# TASK REQUIREMENTS
Print the passage of the trail-running post that starts at the words "On a much more" and stops after "balanced and supported!", reproducing it character for character.

Today was 11.5 miles with lots of descent and the perfect test.  Result?  Minor slipping for the first 5-6 miles, a slightly rolled ankle that may or may not have been because of the shoe, and two quarter size blisters on the instep of both feet from the constant chaffing.  These shoes are definitely not going to work for 30+ miles. Damn it!  Bummer of the purchase is the store has a no return policy after any wear.  I know better than to buy regular retail, but I couldn't find them anywhere else.  Oh well... off to eBay they go!  Unless there are any Lady Bastards ready to update their running shoes?

I already buy my X-Talon Inov-8 trail flats from and absolutely love them. I'm on my third pair and if we were running less than 15 miles they'd be my shoes of choice.  But, we're running 30+ miles so I'm going out on a limb and have just ordered two different pairs of Inov-8 women trail shoes from Backcountry to test... the Roclite 268 and Roclite 275.  I did not up-size them since they say they run true to size and my shoes are normally 9.  
I trust Backcountry because they offer an unlimited unconditional return policy on all of their gear, shoes included. Wear irrelevant.  They are just like REI but with a much better shoe selection. So, $200 bucks on the credit card and cross your fingers that I'll have this nonsense sorted out before the race.  If not, it'll be pick the lesser of evils and just suck it up buttercup.

On a much more interesting note... we picked up a new teammate today!  Phil Incikaya is also a new Arrogant Bastard and after running with Maggie and I today has decided to join us for the event.  I'd been harboring a few concerns about Maggie and I soloing on night navigation but those fears are now completely gone.  Between the three of us, we will be invincible!!!

We had an absolutely fabulous time running together and throughout the morning we all displayed different strengths and weaknesses.  Phil is definitely a stronger climber, thanks to years of backpacking and hiking, but we always caught him on the descents leaving us all feeling well balanced and supported!

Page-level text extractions
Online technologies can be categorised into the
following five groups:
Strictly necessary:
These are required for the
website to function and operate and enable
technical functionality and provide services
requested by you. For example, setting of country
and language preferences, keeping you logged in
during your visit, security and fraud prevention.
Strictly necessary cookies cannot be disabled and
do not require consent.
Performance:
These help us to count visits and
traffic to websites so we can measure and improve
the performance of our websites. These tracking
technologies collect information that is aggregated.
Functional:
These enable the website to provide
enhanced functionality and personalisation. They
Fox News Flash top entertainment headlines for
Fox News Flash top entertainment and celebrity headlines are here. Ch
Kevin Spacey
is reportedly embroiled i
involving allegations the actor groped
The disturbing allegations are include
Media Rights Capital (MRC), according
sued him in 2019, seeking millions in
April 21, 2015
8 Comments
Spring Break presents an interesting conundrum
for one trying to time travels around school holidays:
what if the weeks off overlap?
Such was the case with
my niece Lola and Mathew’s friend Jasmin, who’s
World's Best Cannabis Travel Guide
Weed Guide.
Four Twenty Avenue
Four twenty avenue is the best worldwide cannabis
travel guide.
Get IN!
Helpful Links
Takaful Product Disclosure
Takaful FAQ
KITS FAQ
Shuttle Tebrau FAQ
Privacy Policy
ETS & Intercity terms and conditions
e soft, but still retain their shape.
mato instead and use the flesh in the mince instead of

# RESULT OF THE TASK
On a much more interesting note... we picked up a new teammate today!  Phil Incikaya is also a new Arrogant Bastard and after running with Maggie and I today has decided to join us for the event.  I'd been harboring a few concerns about Maggie and I soloing on night navigation but those fears are now completely gone.  Between the three of us, we will be invincible!!!

We had an absolutely fabulous time running together and throughout the morning we all displayed different strengths and weaknesses.  Phil is definitely a stronger climber, thanks to years of backpacking and hiking, but we always caught him on the descents leaving us all feeling well balanced and supported!